USB-C charging is the best fit for most of these environments. It’s fast and convenient for today’s phones, tablets, and many laptops, so nobody has to dig out a bulky power adapter just to top off a battery before their next meeting. A limited number of AC outlets can round things out for traditional laptop chargers, but AC shouldn’t dominate the spec; the goal is to keep charging quick and intuitive.

The biggest mistake isn’t picking the wrong power type. It’s making power too hard to find. Charging solutions hidden beneath furniture or blended too seamlessly into the environment often go unused, so in Linger spaces, visibility matters just as much as functionality.

Settle Spaces: Design for flexibility.

Settle spaces are among the most adaptable environments in today’s workplace: touchdown spaces, agile worktables, library settings, collaborative commons, and unassigned workstations that might host someone checking email for fifteen minutes, or someone working there all day. That variability makes these spaces uniquely challenging to plan for.

Rather than designing for the average user, it’s often better to plan for the most demanding reasonable use case. One occupant may just need to charge a phone, while the next connects a laptop, multiple monitors, and several accessories, and later that same space might support a small team working together. That’s why Settle spaces benefit from the broadest range of power options: a balanced mix of AC and USB-C for flexibility and workstation-level productivity, plus USB-A where organizations still rely on legacy accessories. Since these spaces often support multiple occupants throughout the day, power should be distributed so no one is competing for outlets.

The most common mistake is assuming temporary occupancy means low power demand. Many unassigned workspaces end up as someone’s primary office for the day, and designing them with only minimal charging leaves them under-equipped for workstation-level productivity.

Understanding Today’s Power Options

One of the most common questions designers ask is when to specify AC outlets versus USB-C or USB-A. While every project is unique, a few general principles can help guide those decisions.

In many workplace settings, the best solution isn’t choosing one power type over another. It’s creating the right combination for the behaviors the space is intended to support.

Designing for the Way People Work

The workplace will continue to evolve. New technologies will emerge, work patterns will shift, and the spaces we design today will almost certainly be used differently tomorrow. That’s exactly why behavior provides such a valuable foundation for power planning.

Furniture layouts, room names, and floor plans provide important context, but they don’t tell the whole story. Two spaces with identical footprints can have dramatically different power requirements simply because the people using them behave differently. When we begin by understanding those behaviors, power decisions become clearer, more consistent, and easier to scale across an entire project.

LightCorp’s Behavior-Based Power Framework isn’t intended to replace traditional workplace planning.
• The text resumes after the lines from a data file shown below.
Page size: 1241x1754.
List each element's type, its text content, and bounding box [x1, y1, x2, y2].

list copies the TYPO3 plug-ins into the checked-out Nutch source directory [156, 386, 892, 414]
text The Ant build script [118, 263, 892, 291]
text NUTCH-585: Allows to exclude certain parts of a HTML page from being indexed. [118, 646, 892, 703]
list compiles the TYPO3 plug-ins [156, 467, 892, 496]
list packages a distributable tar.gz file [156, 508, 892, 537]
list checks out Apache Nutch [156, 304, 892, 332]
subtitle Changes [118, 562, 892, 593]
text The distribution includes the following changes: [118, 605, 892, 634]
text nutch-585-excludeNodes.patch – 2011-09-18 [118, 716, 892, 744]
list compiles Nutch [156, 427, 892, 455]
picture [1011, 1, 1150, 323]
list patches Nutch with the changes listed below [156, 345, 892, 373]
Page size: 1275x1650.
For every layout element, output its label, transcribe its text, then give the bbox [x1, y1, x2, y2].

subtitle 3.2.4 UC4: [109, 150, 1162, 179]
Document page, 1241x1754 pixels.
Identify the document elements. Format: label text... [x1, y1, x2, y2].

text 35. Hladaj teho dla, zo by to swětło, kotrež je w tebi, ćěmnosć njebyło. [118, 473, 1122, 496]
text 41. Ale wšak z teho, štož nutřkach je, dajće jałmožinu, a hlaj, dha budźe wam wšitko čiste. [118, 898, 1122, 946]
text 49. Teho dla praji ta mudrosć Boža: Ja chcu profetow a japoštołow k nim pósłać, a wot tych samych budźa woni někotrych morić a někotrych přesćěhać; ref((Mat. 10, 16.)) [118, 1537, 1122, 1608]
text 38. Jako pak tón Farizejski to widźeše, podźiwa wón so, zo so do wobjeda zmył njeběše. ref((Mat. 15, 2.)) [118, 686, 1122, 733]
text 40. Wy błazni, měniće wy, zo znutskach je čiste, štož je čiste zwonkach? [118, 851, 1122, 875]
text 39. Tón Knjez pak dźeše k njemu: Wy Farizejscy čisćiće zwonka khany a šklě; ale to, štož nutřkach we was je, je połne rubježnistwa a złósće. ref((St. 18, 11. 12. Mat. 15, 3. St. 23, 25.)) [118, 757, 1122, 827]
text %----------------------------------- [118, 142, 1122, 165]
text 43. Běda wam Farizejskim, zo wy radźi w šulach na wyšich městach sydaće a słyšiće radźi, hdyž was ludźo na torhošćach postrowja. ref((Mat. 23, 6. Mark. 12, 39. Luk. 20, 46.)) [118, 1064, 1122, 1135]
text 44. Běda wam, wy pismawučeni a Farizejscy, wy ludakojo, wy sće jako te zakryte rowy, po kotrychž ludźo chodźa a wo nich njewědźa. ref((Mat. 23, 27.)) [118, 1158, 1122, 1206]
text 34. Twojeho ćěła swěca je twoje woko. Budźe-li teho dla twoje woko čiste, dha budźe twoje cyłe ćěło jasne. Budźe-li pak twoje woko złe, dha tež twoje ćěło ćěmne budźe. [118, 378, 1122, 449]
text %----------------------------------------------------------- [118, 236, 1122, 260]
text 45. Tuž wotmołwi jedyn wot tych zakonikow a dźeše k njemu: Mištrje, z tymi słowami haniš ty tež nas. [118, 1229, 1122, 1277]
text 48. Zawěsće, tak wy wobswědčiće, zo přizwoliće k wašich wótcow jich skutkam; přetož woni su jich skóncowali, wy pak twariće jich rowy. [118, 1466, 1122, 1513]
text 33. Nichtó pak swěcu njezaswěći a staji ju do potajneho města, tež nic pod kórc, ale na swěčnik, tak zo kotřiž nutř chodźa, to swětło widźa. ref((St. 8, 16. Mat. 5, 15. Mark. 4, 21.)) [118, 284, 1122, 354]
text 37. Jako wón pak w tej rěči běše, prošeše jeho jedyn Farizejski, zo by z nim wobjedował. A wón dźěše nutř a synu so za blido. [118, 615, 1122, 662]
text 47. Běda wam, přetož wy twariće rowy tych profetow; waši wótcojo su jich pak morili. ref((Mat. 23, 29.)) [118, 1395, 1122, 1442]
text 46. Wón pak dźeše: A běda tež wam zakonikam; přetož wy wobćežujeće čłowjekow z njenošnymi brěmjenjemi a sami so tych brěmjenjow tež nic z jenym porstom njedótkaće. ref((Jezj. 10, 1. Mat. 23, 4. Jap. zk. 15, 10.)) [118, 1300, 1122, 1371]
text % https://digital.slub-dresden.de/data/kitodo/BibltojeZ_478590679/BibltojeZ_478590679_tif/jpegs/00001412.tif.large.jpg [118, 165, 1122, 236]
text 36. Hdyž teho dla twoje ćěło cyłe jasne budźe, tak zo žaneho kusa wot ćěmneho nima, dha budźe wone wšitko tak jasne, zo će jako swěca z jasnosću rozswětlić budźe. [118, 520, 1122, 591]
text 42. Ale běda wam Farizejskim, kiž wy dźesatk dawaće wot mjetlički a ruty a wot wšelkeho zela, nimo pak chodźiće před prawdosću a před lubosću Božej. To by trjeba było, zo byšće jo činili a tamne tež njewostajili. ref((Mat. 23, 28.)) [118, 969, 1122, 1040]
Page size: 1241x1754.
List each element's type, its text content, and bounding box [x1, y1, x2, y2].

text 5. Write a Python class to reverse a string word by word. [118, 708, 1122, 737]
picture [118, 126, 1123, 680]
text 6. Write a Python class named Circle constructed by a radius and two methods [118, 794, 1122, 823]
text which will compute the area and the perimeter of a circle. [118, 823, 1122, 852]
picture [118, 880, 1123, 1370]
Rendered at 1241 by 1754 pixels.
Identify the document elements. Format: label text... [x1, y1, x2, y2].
Instead, it complements it by adding a human-centered perspective that helps designers and dealers anticipate how people will use a space, not simply how it appears on a floor plan. The result is a workplace that feels intuitive to its users. Users spend less time searching for outlets, competing for charging access, or adapting their work around a space’s limitations. Instead, power becomes what it should have been all along: a seamless part of the workplace experience.

Ultimately, great workplace power isn’t about providing more outlets or more charging ports. It’s about providing the right power, in the right place, for the way people work. When we stop designing power around spaces and start designing it around human behavior, specifying power becomes simpler, more consistent, and more intentional. In doing so, we create workplaces that are not only better equipped for today’s employees but also adaptable enough to support whatever comes next.